Going into attics can be an occupational hazard and it helps to know what some of the dangers are going in. Aside from the structural aspects and potential or placing a foot through a ceiling or crushing a duct, it always pays to be protected. P100 pancake filters on a silicone half face is my preferred breathing protection and clothes that can be taken of after attic inspection to be bagged helps.

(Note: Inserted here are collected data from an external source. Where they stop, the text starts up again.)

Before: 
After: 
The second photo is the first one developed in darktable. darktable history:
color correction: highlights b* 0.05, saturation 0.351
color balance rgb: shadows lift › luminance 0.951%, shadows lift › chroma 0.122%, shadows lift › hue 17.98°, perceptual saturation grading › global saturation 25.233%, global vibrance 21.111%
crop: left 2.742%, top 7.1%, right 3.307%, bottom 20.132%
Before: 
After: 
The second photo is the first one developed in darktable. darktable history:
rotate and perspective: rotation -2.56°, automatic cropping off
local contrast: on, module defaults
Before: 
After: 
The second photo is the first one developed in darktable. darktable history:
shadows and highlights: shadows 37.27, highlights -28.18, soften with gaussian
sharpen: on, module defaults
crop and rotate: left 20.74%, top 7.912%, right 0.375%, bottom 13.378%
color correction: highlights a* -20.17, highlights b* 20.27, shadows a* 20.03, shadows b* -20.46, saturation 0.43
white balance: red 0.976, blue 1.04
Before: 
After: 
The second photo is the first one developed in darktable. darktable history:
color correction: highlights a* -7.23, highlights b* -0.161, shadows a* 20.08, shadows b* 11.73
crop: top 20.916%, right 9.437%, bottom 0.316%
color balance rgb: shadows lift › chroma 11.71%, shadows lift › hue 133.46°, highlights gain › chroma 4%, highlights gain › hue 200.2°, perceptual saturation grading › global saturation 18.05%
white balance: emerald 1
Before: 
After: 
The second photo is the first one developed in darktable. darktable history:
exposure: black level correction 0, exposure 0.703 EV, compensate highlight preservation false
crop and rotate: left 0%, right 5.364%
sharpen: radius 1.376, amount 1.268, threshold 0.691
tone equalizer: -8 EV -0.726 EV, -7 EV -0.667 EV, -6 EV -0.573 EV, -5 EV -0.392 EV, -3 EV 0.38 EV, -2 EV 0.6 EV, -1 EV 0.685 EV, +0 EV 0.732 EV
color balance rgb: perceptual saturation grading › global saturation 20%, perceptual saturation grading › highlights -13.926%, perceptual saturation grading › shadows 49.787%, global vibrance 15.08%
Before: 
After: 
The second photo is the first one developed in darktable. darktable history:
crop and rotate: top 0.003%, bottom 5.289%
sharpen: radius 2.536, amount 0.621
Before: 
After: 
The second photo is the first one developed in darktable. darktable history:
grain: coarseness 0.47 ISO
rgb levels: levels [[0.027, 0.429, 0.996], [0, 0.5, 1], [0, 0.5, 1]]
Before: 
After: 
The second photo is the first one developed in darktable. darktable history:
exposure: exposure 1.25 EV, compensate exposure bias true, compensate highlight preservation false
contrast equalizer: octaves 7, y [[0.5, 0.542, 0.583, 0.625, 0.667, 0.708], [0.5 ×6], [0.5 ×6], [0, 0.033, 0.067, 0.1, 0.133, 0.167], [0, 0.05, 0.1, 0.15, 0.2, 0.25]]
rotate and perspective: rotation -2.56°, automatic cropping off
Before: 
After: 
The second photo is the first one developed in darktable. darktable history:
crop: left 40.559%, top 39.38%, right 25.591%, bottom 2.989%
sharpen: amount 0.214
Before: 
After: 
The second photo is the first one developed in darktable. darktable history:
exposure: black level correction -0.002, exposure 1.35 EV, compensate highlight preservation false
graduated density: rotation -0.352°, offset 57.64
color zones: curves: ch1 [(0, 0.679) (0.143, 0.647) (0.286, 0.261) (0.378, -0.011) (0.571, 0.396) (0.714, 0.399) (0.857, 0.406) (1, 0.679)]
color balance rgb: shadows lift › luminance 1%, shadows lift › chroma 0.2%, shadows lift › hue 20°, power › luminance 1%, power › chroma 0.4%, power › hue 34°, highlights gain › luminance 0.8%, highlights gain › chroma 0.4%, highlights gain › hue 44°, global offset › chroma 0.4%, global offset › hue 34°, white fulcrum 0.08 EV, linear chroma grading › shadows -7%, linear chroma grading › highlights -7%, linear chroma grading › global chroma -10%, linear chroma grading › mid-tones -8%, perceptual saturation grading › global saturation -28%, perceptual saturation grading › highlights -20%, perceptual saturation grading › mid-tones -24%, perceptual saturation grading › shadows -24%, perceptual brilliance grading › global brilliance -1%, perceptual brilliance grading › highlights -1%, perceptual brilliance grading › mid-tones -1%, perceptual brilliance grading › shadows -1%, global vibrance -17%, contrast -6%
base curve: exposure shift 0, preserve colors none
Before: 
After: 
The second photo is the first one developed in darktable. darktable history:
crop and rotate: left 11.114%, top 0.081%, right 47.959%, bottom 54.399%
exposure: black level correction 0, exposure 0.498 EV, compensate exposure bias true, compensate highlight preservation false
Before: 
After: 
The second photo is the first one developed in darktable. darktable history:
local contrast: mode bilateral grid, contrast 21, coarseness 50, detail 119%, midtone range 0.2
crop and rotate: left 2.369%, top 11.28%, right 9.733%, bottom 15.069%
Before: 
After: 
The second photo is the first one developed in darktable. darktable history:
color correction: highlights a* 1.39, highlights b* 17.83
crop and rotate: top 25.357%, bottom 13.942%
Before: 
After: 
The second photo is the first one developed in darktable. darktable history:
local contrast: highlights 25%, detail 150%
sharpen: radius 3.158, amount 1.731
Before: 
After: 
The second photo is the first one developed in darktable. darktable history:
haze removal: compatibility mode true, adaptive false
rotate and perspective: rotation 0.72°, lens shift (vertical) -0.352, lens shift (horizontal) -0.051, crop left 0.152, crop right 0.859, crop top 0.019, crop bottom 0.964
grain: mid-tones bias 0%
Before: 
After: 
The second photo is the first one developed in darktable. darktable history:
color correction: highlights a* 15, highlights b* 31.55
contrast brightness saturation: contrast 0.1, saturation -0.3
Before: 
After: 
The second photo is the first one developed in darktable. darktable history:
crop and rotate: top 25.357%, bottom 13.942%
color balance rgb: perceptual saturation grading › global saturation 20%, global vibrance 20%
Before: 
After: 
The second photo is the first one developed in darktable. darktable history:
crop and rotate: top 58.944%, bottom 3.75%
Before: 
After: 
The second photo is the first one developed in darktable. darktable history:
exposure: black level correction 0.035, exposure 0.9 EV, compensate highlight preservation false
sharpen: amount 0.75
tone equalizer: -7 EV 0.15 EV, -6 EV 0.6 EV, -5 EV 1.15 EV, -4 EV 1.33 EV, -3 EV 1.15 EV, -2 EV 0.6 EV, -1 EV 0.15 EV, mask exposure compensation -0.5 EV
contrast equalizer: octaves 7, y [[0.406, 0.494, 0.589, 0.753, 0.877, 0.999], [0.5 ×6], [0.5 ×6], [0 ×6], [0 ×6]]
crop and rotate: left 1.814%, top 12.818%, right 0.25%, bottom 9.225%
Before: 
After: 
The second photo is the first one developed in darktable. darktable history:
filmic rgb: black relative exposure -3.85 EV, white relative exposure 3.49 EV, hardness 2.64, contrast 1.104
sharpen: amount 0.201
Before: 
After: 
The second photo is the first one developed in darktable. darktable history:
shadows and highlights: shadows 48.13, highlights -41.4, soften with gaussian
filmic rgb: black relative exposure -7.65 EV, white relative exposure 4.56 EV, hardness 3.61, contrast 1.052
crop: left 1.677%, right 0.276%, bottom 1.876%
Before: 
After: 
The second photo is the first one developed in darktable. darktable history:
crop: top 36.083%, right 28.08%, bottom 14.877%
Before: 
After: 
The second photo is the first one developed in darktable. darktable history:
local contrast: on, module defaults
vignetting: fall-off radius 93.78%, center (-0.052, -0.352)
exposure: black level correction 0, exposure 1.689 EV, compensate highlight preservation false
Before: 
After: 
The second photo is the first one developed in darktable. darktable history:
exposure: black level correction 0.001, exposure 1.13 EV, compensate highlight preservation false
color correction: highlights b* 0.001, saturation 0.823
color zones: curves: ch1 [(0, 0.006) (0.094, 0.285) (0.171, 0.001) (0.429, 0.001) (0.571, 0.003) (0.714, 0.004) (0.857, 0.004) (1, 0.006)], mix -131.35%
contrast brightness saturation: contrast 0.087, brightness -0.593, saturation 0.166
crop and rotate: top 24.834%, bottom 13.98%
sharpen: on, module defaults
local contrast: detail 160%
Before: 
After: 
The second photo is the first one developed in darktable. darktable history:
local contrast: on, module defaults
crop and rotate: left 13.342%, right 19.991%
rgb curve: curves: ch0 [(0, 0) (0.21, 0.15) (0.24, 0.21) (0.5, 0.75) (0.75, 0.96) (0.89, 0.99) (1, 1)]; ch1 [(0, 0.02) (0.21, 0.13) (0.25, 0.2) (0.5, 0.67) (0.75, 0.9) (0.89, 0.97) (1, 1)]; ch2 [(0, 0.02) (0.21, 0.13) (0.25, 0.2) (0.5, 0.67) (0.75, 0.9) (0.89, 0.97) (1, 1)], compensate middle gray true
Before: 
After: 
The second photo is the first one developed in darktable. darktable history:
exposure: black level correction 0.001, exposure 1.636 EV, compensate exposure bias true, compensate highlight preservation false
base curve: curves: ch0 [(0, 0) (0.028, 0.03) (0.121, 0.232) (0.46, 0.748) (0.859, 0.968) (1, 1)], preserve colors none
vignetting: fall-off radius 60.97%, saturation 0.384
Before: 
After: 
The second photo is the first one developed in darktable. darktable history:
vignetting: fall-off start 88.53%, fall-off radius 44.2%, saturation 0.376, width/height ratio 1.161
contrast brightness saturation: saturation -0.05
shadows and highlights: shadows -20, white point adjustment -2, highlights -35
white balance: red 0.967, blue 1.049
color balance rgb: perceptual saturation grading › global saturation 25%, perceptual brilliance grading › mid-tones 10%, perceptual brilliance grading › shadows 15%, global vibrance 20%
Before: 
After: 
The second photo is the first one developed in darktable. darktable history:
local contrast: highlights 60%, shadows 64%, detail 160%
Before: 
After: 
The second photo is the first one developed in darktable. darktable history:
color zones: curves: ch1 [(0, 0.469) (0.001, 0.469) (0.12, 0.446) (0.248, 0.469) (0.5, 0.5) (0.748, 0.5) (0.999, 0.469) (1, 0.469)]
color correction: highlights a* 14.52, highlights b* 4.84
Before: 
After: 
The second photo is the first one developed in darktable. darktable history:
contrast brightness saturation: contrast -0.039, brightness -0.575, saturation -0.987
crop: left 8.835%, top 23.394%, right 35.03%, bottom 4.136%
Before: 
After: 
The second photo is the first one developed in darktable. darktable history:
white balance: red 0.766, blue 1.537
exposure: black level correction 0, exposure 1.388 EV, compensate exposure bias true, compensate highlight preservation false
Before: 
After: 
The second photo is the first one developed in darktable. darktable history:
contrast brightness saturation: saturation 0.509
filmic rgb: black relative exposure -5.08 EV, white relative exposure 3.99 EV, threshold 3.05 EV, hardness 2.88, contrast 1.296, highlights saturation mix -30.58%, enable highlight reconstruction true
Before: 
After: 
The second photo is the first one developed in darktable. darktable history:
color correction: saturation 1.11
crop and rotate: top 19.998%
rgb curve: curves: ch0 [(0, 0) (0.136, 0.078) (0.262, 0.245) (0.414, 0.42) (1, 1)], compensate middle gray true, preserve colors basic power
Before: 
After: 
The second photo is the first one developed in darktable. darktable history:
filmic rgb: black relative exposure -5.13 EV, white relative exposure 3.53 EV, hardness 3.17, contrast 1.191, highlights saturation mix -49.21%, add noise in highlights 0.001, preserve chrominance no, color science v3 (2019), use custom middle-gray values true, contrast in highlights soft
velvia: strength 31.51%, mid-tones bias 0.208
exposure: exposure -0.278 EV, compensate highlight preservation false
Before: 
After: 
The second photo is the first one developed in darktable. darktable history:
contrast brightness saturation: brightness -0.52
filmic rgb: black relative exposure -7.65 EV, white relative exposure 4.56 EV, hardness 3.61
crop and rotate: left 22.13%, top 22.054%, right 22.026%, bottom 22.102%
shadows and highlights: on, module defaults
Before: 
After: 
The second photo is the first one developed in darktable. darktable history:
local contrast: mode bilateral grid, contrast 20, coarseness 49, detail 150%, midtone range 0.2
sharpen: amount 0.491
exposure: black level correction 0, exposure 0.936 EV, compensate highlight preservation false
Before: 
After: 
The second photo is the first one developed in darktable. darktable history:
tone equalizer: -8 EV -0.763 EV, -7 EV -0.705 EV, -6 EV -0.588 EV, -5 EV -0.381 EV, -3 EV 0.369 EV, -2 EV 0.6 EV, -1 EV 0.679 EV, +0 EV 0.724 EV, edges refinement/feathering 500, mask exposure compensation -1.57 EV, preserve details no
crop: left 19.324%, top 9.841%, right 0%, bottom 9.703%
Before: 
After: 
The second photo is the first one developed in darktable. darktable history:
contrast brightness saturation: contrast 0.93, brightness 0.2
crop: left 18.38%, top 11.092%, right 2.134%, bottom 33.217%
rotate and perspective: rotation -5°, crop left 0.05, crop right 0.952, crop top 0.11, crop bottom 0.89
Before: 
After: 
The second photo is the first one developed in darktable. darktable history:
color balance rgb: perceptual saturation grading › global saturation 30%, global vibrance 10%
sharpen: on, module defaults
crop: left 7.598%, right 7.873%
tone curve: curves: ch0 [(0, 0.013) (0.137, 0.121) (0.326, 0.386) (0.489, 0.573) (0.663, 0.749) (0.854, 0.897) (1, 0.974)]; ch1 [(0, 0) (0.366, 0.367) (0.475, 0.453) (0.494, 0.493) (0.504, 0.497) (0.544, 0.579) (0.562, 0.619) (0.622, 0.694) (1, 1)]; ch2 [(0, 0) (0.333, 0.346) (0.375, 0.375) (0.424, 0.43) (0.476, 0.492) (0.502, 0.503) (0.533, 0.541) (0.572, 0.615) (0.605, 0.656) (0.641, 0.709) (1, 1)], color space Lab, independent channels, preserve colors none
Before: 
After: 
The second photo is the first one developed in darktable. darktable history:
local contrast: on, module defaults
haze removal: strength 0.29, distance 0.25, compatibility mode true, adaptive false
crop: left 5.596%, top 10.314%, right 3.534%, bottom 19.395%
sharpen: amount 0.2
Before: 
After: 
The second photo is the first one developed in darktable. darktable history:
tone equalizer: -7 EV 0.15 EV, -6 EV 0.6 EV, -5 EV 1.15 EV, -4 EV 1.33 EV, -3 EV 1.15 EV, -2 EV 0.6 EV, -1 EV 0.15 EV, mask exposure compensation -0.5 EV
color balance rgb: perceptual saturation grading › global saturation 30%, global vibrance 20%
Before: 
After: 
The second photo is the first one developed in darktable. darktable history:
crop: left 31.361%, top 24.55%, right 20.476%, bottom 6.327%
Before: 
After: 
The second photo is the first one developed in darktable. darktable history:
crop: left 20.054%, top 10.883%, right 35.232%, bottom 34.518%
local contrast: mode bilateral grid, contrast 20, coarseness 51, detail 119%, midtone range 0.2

I had the pleasure of auditing a 100+ year old house a few weeks back and prior to going up was happy to hear the client had the vermiculite tested for chrysotile asbestos. Results were negative so I went up and discovered something I have never seen in the hundreds of attics I’ve been in:

Standing on the attic floor (see attic hatch upper left) I found this large, deep dark pile of what appeared to be mouse droppings on a deep bed of vermiculite. I’d never seen such a large pile.

Closeup: Two possibly deadly dangers; both invisible. On closer inspection the dark pile sure enough looked like mouse droppings.. but so much in one place? The vermiculite got the green light through testing.
I didn’t make the connection until I found a dead bat on the attic floor. Being related to mice their poop was bound to look a bi similar. Though exaggerated, there is a fungus that can be in the bat guano that causes Histoplasmosis or “Cavers Disease.”
So when your up there, practice good PPE, protect the air your breath every time!